Ne Pleurez Pas Mademoiselle

Hyacinthe & L.O.A.S

DFHDGB – 2013
par Aurélien, le 10 janvier 2014
9

C'est un raccourci facile, mais il y a beaucoup d'Odd Future dans la belle bande que forment les MC's Hyacinthe et L.O.A.S, flanqués de leur éminence grise Krampf. Question d'âge bien sûr, car à l'instar du collectif de L.A., les trois blancs-becs parisiens ont entre 18 et 25 ans.
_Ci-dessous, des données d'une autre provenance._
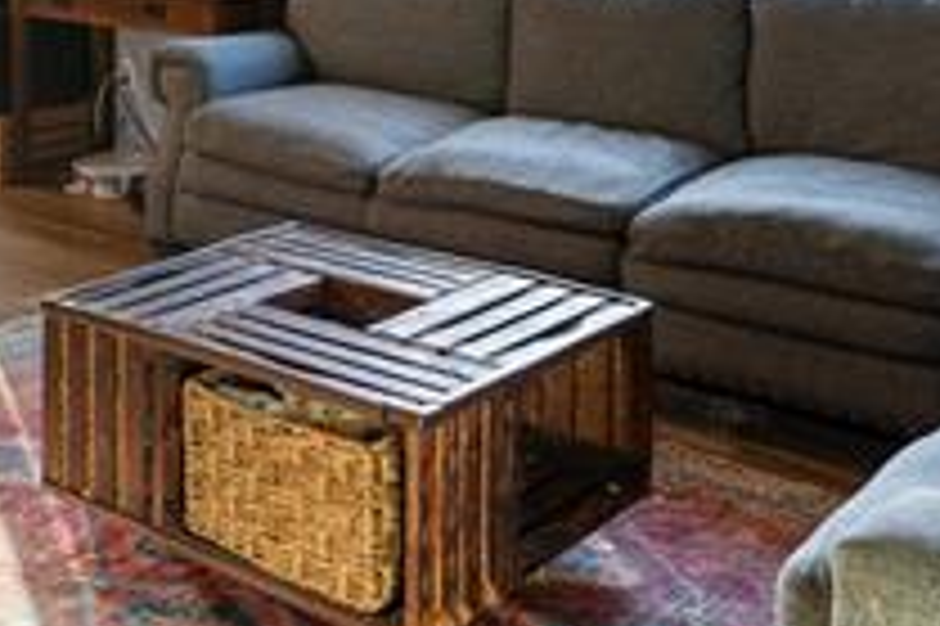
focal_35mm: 55
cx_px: 22
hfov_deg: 33.5
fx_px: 1435
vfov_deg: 22.5
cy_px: -144
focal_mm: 18
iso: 200
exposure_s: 1/3
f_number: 8
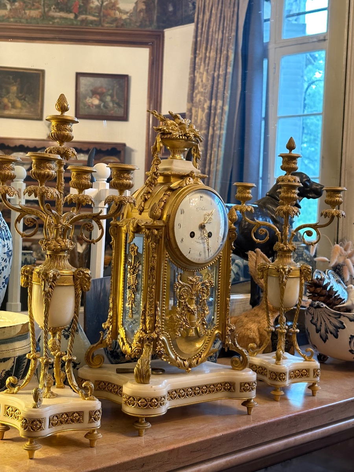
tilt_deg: -0.7
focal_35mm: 52
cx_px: 177
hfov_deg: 28.0
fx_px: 709
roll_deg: -2.9
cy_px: 236
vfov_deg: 36.8
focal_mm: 5.96
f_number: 1.6
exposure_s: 1/33
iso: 160
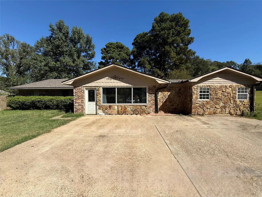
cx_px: 131
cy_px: 98
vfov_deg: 85.7
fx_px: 106
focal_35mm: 14
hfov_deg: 102.1
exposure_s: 1/3289
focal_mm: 2.22
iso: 50
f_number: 2.2
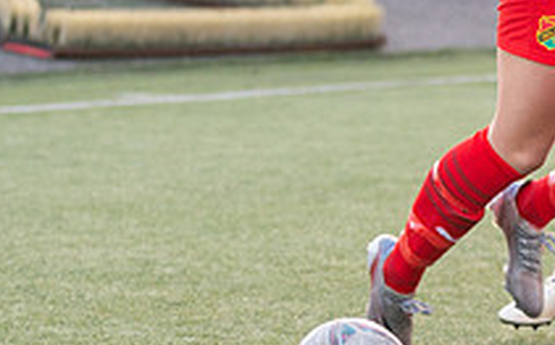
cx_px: 587
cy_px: 81
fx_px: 4499
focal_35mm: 298
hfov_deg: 7.0
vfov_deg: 4.4
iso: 2500
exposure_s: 1/640
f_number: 3.2
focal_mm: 95
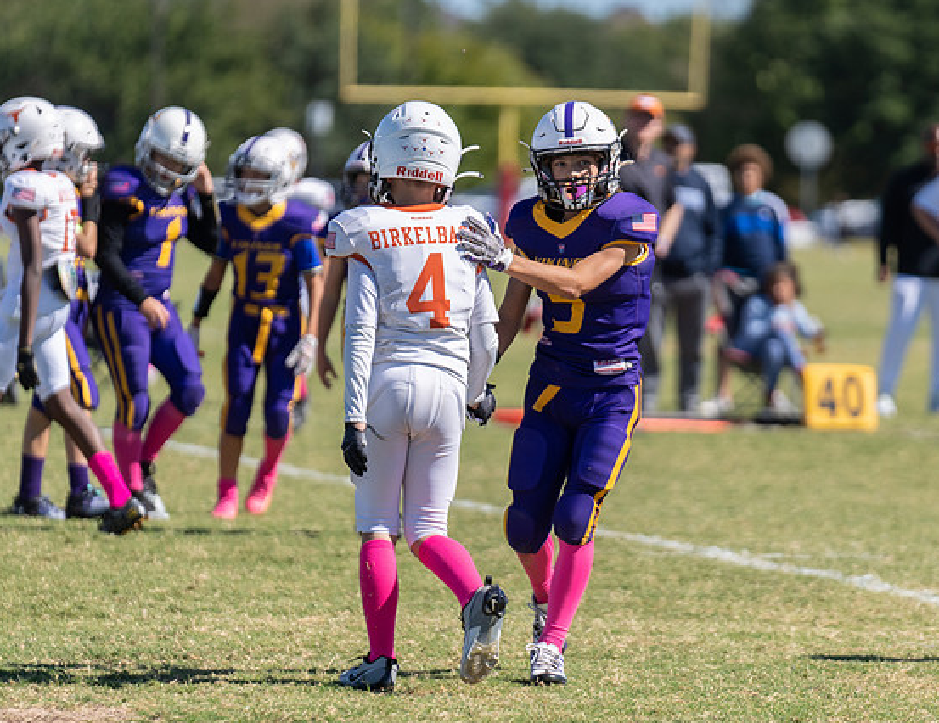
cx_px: 579
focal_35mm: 346
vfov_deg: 4.4
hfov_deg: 5.7
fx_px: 9478
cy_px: 355
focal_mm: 200
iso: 100
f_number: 2.8
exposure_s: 1/2000
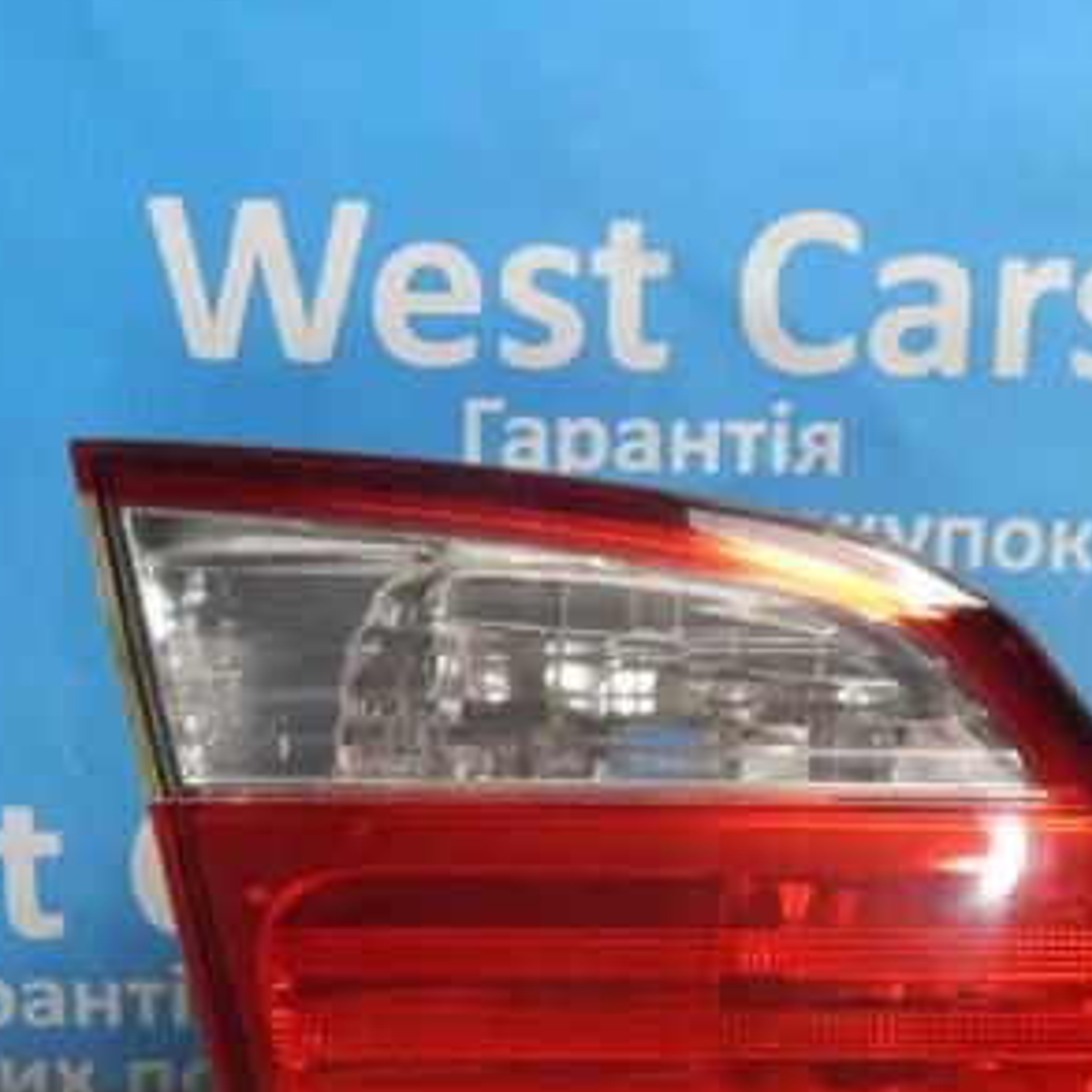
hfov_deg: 31.5
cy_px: 626
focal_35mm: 54
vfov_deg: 31.6
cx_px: 660
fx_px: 1927
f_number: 3.2
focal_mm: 5.1
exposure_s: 1/40
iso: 400
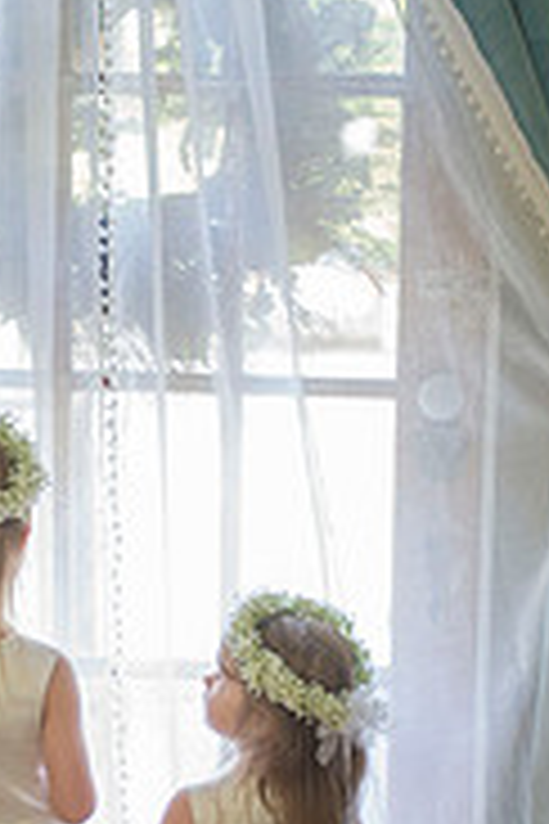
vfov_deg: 23.6
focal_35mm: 86
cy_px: 446
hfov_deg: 15.9
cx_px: 205
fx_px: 1967
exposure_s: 1/125
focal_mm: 35
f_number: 2.8
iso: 640
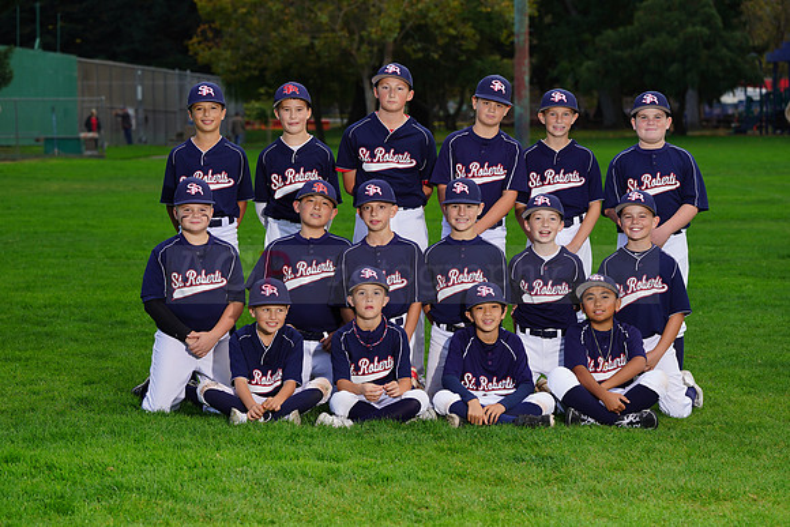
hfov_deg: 15.2
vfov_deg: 10.2
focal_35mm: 135
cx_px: 395
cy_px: 264
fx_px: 2963
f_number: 7.1
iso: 160
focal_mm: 135
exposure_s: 1/200
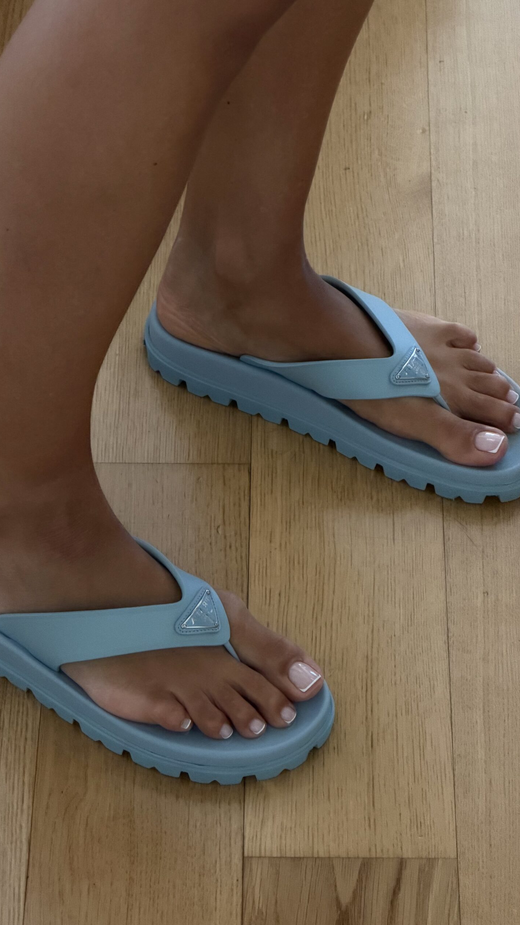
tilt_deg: -49.6
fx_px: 2696
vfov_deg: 19.5
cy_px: 460
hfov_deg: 11.0
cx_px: 241
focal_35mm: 110
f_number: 2.8
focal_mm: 16.89
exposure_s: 1/69
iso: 640
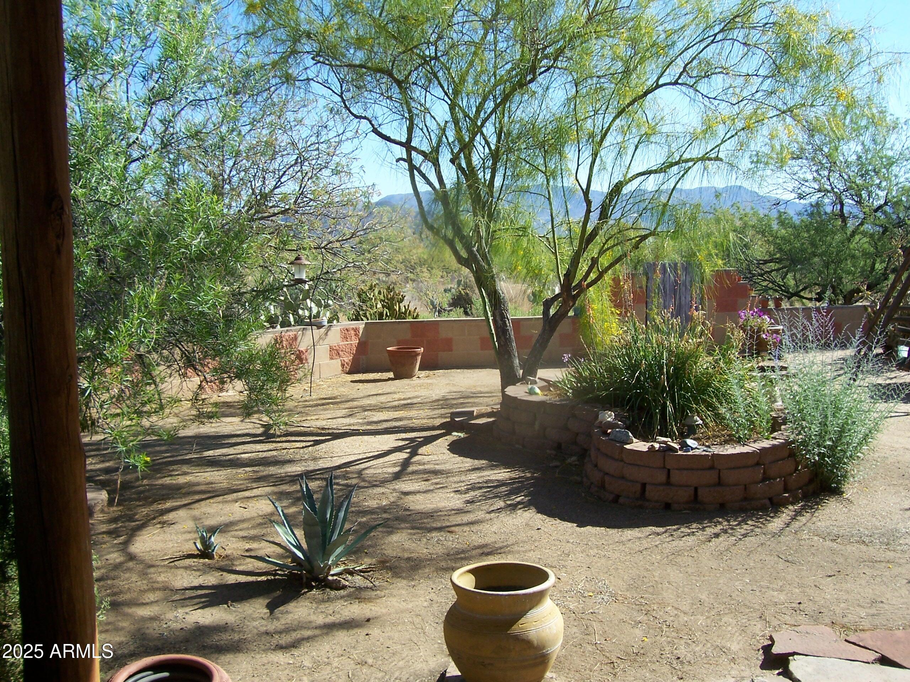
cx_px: 455
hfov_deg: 54.0
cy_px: 341
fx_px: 894
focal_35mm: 34
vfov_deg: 41.8
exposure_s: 1/250
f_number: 5.6
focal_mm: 5.6
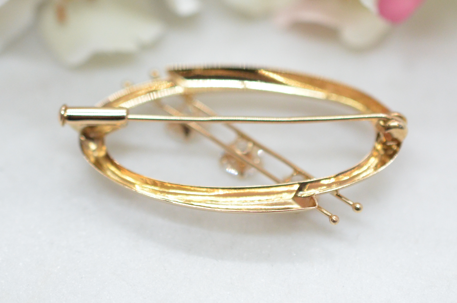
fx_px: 1317
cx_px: 257
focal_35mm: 104
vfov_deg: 13.1
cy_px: 132
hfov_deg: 19.7
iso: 2500
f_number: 4
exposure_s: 1/1600
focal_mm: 40
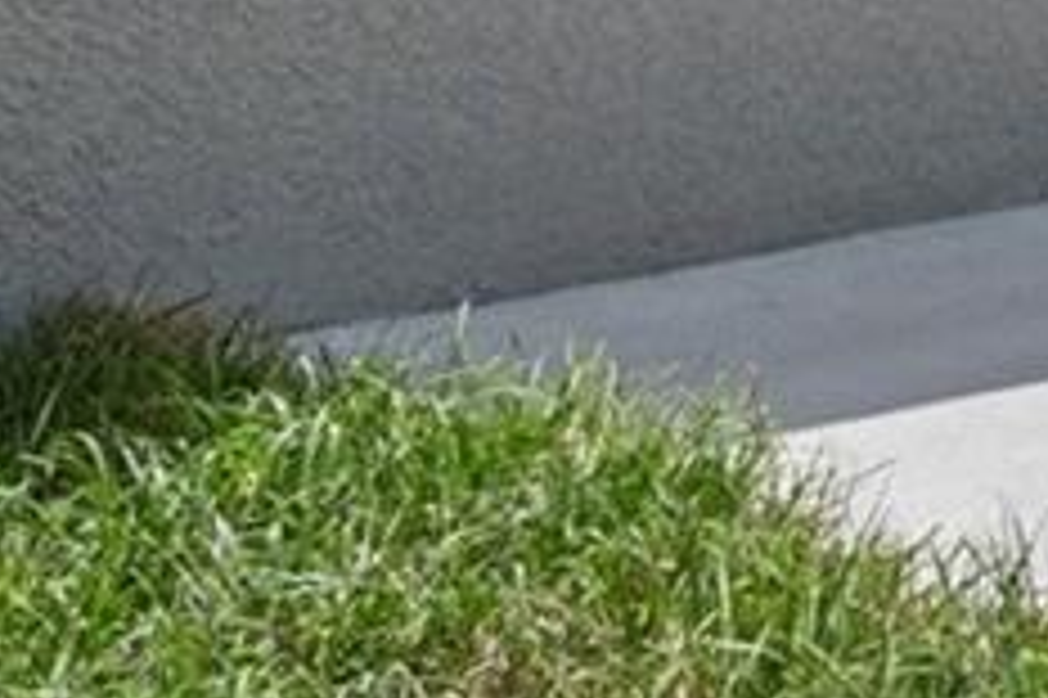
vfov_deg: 6.2
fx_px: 5992
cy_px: -1207
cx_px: 2802
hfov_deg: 8.7
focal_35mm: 206
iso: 320
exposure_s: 1/320
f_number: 8
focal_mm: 20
Mais aussi et surtout question de son et d'image, car ils affichent une identité déjà bien affirmée, qui n'avait d'ailleurs pas manqué de défrayer la chronique à la sortie de l'épatant "3ème Cime". Vu que les bougres avaient déjà toute notre confiance, on n'avait pas trop de craintes sur la qualité de leur premier EP, joliment baptisé Ne Pleurez Pas Mademoiselle. Et force est d'admettre qu'on ne s'y est pas trompé: cette jolie troupe qui admet moins écouter sa mère que Gucci Mane n'a pas hésité à sortir de ses gonds, jusqu'à pulvériser nos attentes.

Première surprise: s'il offre une introduction et une conclusion de haute volée, Krampf est absent ailleurs sur Ne Pleurez Pas Mademoiselle et préfère laisser faire Robotnik, DJ Pie ou Twinztrack, tout en s'arrangeant pour donner l'aération nécessaire aux micros de ses deux comparses. L'autre surprise est plus grande encore: ils vieillissent bien, Hyahya et Loïs. Tellement bien même que chacune de leur entreprise est hautement casse-gueule, qu'ils s'essaient au banger trap à la française ("Euro Euro Euro") ou au rap saupoudré de pop ("Strip Club"). On en a déjà vu plus d'un se planter à ce petit jeu, même avec plus d'expérience, et pourtant la paire s'en sort ici avec les honneurs. Tout du long de cette demi-heure de musique, c'est tour-à-tour clinquant, cadavérique, romantique et parfois même un peu macho. Mais toujours percutant.

Alors certes, on peut penser que cet affolant bouillon flirte avec la vulgarité gratuite, voire le mauvais goût - à ce sujet, pas sûr qu'on soit les seuls à grimacer sur le second couplet de "Pain au Chocolat & Pussy". Mais le groupe se laisse toujours aller à un salvateur sursaut de poésie désespérée qui n'est pas sans rappeler un certain Fuzati période Vive La Vie. C'est ce paradoxe de la jolie punchline entre quatre couches d'images un peu cradingues qui connaît son apogée sur "Rap Game Nuit Sans Fin" (sample ultra-cramé de Calogero à l'appui) où la paire se fend d'un texte en or noir véritable ("je rentre pas chez oim/ma femme a mis les voiles/demain je dormirai dans la rue/putain d'hôtel mille étoiles").

Il ne faut donc pas se fier aux apparences: Ne Pleurez Pas Mademoiselle, c'est loin d'être du rap d'ado macho. En fait, on se rapproche d'un discours de trentenaire qui refuse de grandir. Ce syndrome de Peter Pan, il accouche en tout cas de neuf titres variés et admirablement construits, remplis d'images d'une beauté froide. Et s'il faut bien reconnaître la maladresse de certaines phases, difficile de rester indifférent au charme de la clique DFHDGB, tant elle plane tel un drone au dessus d'un rap de blanc à la française qui, il faut l'admettre, manque cruellement de standards par les temps qui courent.